Последняя телеграмма Рамзая в критические дни осени сорок первого была о том, что Япония не нападет на Советский Союз, а следовательно сконцентрирует свою военную мощь на южном направлении. Прочтению этой тайны предшествовала разгадка борьбы двух стратегических концепций в кругах японской элиты. Это было сделано еще в 1927 году резидентурой Ивана Чичаева в Сеуле и затем внимательно отслеживалось советской разведкой.
Операцию «Рамзай» задумал Ян Карлович Берзин, руководитель советской военной разведки. Утверждают, что названа она так по инициалам разведчика: Р – Рихард, 3 – Зорге… Возможно, так и было.
А может быть, в одном из научных журналов, в которых любил рыться начальник разведки, встретилась ему фамилия английского химика Уильяма Рамзая, выдающегося ученого, человека огромной эрудиции. Он занимался проблемами радиоактивности, владел древними и современными языками, читал по-русски. Химией он увлекся… на больничной койке. Во время учебы в университете Уильям сломал ногу и, коротая время, взялся за учебник химии Т. Грэма. Вот такой «тезка» был у Рихарда, человек незаурядной воли и устремленности.
Подвигу Зорге и его соратников посвящены сотни книг на разных языках. Среди них повесть Марии и Михаила Колесниковых в популярной некогда, а теперь «скончавшейся» молодогвардейской серии ЖЗЛ, роман-хроника югославского писателя М. Марича «Зорге – разведчик столетия», документальные повести и монографии… В 1962 году в Токио вышел трехтомник материалов судебного процесса над группой Зорге, но лишь сейчас с ними смогли ознакомиться наши читатели по отрывкам, публикуемым в журнале «Проблемы Дальнего Востока». Назову, наконец, книгу «Рихард Зорге. Статьи. Корреспонденции. Рецензии.», подготовленную издательством МГУ.

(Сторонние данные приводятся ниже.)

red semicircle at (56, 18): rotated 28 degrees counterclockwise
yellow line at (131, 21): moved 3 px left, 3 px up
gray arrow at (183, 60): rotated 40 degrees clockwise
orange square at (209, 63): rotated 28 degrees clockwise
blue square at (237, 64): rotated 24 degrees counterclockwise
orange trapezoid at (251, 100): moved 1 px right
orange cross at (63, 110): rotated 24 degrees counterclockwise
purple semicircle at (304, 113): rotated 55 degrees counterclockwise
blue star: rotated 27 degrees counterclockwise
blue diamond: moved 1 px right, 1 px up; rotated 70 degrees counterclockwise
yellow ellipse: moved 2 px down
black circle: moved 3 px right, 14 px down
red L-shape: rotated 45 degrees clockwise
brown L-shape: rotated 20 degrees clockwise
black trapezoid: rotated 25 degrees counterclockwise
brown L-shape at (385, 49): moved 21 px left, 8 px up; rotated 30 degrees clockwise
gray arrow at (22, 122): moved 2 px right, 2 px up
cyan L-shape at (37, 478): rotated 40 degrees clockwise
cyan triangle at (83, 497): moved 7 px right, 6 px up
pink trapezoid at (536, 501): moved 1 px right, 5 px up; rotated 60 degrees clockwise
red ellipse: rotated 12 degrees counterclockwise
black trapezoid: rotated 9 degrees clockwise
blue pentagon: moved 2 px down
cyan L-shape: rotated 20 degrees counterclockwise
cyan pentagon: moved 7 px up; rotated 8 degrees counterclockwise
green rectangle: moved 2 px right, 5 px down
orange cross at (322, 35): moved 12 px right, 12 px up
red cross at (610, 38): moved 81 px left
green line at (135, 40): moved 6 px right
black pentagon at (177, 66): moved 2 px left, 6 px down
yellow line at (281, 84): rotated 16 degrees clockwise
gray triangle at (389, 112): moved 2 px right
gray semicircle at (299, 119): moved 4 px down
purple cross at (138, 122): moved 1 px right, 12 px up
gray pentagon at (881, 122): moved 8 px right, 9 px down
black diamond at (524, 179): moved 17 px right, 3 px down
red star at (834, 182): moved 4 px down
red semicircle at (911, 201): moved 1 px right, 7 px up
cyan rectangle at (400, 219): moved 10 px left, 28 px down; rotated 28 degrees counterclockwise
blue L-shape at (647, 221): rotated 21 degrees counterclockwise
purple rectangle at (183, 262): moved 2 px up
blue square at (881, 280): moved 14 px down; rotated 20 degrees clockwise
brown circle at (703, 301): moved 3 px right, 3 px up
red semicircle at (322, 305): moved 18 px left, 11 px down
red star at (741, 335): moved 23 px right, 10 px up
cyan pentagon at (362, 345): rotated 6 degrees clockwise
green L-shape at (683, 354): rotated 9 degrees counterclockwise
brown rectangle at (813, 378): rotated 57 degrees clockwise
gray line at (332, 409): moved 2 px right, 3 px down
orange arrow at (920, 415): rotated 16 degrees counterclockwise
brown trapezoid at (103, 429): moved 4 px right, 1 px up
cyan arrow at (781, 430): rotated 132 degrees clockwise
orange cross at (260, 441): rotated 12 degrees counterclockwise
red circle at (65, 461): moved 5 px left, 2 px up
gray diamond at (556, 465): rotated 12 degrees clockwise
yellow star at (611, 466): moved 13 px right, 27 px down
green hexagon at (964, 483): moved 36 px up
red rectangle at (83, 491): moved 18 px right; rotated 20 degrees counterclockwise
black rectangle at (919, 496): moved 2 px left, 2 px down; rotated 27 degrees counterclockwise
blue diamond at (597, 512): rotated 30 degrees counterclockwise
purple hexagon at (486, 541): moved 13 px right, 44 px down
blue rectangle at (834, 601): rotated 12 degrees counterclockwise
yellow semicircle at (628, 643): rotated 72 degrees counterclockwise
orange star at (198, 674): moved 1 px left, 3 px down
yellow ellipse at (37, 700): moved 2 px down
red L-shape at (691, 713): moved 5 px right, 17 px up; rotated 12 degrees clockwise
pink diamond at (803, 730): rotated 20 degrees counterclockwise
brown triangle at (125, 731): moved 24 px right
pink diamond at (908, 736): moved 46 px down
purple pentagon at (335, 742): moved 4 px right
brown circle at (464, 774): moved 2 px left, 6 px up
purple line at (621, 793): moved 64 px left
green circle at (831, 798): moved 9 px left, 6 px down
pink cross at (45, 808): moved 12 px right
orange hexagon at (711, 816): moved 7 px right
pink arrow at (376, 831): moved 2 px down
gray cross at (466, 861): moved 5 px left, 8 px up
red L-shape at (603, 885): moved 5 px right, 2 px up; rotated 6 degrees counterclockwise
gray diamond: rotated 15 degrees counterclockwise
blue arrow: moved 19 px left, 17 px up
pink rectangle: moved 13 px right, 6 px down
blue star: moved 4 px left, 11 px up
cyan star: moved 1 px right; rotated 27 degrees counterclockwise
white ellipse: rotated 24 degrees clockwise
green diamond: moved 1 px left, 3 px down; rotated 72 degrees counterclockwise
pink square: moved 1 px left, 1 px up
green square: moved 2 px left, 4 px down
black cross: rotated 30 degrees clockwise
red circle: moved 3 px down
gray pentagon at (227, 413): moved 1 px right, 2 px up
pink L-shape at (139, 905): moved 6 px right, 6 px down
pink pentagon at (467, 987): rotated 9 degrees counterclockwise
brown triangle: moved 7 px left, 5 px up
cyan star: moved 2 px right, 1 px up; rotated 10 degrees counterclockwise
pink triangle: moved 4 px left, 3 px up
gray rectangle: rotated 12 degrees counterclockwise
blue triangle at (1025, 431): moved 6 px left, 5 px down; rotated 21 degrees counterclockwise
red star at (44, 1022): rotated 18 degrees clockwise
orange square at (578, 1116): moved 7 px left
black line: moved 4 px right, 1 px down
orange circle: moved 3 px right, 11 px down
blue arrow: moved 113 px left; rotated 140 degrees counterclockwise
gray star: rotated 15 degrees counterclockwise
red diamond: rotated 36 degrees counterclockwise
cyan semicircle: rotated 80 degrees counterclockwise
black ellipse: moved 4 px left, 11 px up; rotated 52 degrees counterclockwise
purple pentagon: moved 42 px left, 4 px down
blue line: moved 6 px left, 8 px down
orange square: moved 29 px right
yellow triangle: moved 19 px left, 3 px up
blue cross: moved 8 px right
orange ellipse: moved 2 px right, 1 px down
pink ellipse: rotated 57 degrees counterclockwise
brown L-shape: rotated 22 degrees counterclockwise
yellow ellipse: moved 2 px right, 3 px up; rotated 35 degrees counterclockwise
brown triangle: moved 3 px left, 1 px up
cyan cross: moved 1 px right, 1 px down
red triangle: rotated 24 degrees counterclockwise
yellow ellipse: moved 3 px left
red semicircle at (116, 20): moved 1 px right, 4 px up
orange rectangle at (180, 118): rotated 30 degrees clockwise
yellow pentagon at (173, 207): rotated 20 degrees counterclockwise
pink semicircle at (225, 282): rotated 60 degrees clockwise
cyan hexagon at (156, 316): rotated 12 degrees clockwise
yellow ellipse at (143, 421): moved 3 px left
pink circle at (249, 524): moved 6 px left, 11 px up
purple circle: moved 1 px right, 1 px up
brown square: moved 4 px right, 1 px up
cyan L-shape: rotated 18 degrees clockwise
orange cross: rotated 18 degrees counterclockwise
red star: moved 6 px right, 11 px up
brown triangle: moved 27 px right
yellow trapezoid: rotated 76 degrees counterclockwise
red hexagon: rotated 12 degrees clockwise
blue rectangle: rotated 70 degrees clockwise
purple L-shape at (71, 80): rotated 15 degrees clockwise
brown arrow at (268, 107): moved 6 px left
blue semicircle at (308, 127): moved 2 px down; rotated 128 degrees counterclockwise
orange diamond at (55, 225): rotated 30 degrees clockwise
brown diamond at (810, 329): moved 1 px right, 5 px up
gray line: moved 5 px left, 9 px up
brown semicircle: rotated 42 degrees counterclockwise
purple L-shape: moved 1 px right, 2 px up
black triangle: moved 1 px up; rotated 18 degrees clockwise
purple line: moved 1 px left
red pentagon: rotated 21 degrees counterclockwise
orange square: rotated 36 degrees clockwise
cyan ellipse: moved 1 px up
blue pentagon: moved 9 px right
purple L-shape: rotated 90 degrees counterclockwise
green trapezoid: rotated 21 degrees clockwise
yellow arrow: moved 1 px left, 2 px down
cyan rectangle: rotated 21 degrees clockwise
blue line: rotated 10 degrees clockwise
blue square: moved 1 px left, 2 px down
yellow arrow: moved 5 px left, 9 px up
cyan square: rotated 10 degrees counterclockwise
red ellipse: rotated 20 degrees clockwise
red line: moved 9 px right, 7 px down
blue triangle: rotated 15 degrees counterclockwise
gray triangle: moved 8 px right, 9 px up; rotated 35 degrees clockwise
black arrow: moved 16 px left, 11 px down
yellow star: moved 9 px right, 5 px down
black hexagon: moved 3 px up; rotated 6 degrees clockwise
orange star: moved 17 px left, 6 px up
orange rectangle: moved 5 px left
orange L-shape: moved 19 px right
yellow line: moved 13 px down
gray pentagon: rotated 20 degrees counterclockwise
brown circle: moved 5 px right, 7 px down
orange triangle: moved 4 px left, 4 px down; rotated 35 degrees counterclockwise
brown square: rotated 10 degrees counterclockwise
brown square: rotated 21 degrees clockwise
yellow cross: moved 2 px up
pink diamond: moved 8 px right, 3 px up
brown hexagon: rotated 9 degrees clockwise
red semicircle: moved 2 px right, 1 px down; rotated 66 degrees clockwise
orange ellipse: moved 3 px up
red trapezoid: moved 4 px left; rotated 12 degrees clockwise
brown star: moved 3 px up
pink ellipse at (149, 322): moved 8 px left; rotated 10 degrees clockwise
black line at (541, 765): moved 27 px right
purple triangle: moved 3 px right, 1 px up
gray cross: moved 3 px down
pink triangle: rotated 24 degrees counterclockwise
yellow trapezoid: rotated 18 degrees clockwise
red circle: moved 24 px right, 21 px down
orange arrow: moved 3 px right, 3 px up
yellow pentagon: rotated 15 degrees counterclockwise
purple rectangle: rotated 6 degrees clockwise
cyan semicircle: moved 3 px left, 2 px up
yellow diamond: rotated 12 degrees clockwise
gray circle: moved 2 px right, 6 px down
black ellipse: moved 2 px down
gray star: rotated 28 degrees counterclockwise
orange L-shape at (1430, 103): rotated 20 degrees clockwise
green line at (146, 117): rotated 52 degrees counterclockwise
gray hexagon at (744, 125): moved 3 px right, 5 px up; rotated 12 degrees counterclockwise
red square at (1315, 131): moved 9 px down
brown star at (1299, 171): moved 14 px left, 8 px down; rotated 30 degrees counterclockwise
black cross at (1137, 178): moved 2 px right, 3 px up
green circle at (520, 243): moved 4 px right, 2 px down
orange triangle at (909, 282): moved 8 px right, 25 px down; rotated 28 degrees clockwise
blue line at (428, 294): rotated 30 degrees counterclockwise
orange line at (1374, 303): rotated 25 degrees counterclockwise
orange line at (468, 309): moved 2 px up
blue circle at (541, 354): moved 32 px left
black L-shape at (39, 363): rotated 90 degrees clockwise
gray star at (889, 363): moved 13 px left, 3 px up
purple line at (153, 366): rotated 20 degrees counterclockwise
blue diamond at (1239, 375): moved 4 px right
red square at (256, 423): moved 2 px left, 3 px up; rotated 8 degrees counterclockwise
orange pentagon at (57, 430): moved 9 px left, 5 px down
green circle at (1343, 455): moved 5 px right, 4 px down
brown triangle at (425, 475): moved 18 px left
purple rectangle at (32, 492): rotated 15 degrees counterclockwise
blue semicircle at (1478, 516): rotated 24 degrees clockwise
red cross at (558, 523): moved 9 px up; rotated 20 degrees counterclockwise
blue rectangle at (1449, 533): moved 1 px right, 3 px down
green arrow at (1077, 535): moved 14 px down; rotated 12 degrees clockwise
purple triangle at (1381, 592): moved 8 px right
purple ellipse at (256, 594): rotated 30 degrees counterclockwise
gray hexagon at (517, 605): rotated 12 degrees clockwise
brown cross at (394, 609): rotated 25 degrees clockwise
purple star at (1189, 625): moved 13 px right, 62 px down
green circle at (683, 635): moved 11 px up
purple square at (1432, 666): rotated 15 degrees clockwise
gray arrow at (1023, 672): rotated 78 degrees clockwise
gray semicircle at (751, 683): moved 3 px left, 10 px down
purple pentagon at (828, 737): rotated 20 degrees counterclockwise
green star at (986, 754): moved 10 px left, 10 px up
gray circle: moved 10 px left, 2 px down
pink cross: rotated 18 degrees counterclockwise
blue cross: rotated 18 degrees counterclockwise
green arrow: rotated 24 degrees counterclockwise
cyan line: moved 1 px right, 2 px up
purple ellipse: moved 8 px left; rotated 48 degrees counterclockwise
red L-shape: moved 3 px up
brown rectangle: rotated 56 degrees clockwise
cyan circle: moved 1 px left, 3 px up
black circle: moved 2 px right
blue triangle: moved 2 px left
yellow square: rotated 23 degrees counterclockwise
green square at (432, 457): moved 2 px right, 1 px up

Журналистские, писательские версии во многом опираются на то, что писал, говорил сам Зорге. Сохранились его письма, записки, протоколы допросов. Давайте представим, будто мы говорим с ним, берем интервью через годы.
– Вы родились 4 октября 1895 года в рабочем поселке Сабунчи в Азербайджане…
– …и этот факт из моей жизни я всегда помнил. Мама, Нина Семеновна Кобелева, дочь рабочего-железнодорожника, отец, Адольф Зорге, техник бакинских нефтепромыслов. Отец был националистом и империалистом, он всю жизнь прожил под впечатлением, полученным в юношеские годы, когда в результате войны 1870-1871 гг. была создана Германская империя; он только и знал, что беспокоился о своей собственности за границей и о своем общественном положении. Когда мне было три года, семья переехала в Берлин.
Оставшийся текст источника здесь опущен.